The Shoaib Akhtar Cricket Stadium, formerly known as the Khan Research Laboratories Cricket Stadium, is a cricket ground in Rawalpindi, Punjab, Pakistan. It has hosted domestic first-class and limited-overs cricket and has served as a home ground of the Khan Research Laboratories cricket team. The venue is distinct from the KRL Football Stadium.

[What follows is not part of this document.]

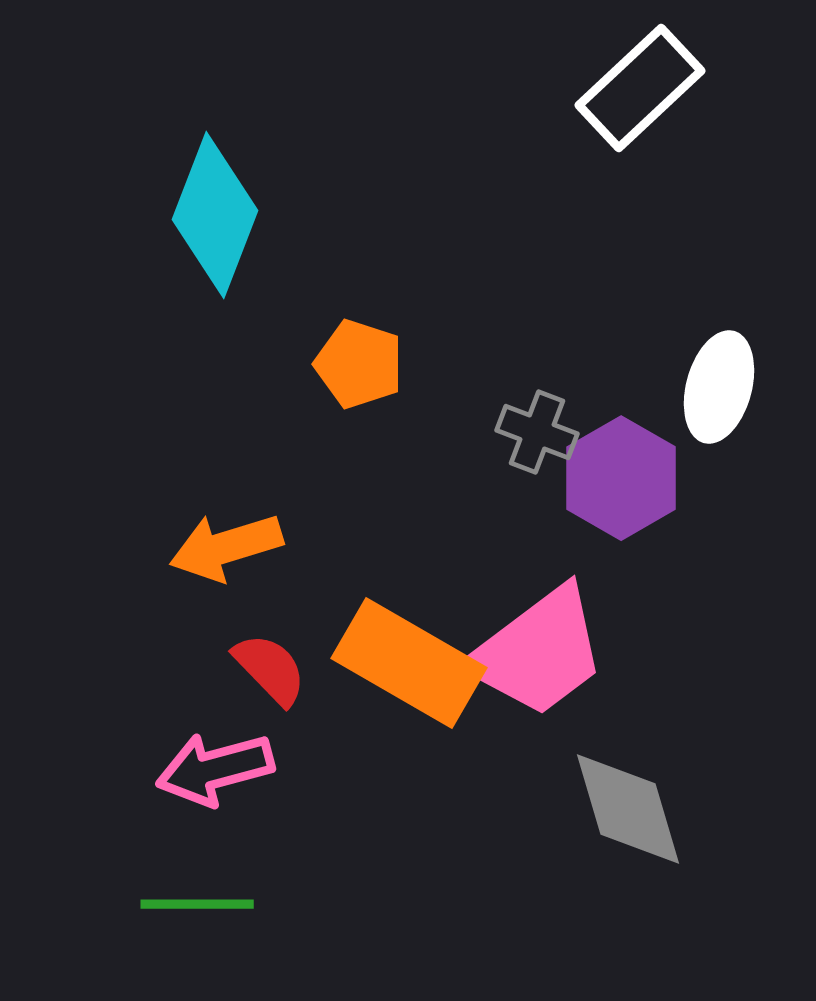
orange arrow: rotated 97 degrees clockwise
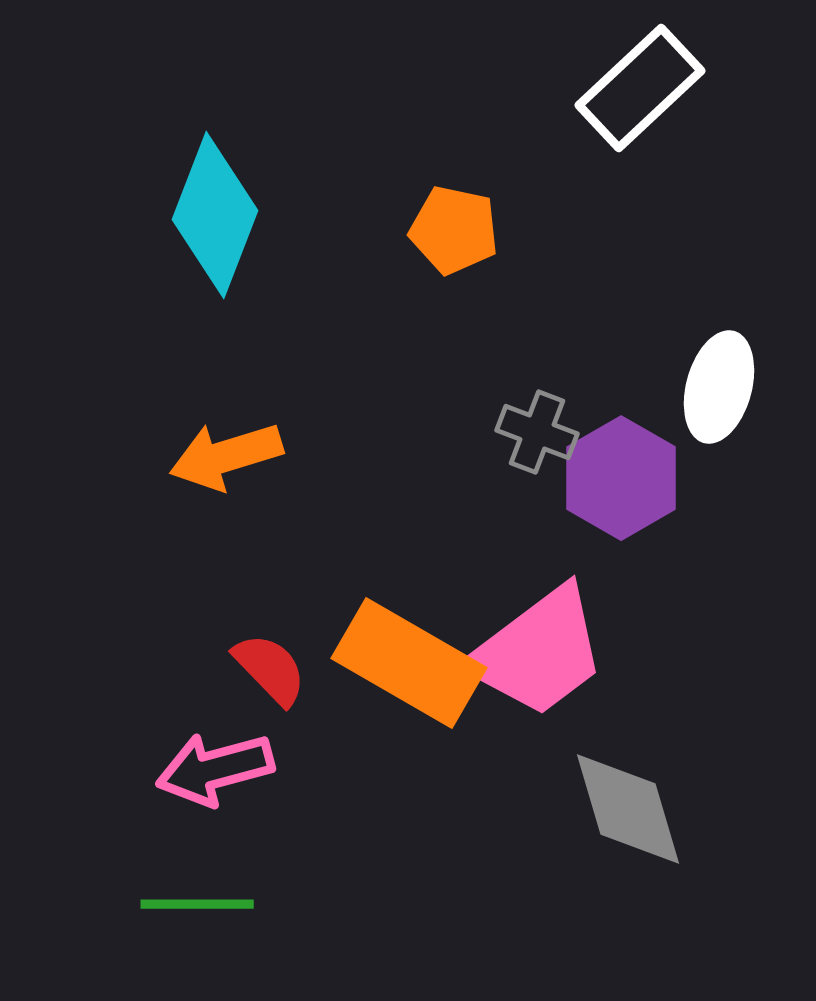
orange pentagon: moved 95 px right, 134 px up; rotated 6 degrees counterclockwise
orange arrow: moved 91 px up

At first named after Pakistan's nuclear enrichment facility Khan Research Laboratories, it was renamed Shoaib Akhtar Stadium in honour of the tearaway Pakistani fast bowler in March 2021.

==History==
Recorded matches at the ground were held since the 1987–88 season, and it was named as Khan Research Laboratories Ground and Dr AQ Khan Ground. By January 1992, it was being used for representative cricket, including a match between Islamabad Under-19s and England Under-19s.

The venue subsequently staged first-class and List A fixtures involving departmental and regional teams.

The ground continued to be used for major domestic cricket during the 2000s and 2010s. It hosted Patron's Cup cricket in February 2006, and was among the venues for the 2019–20 Quaid-e-Azam Trophy. Matches were also transferred there during the 2020 National Under-19 Tournament after weather disrupted the Lahore programme.

The name was changed to Shoaib Akhtar Stadium in March 2021. It remained a Quaid-e-Azam Trophy venue in the 2025–26 season.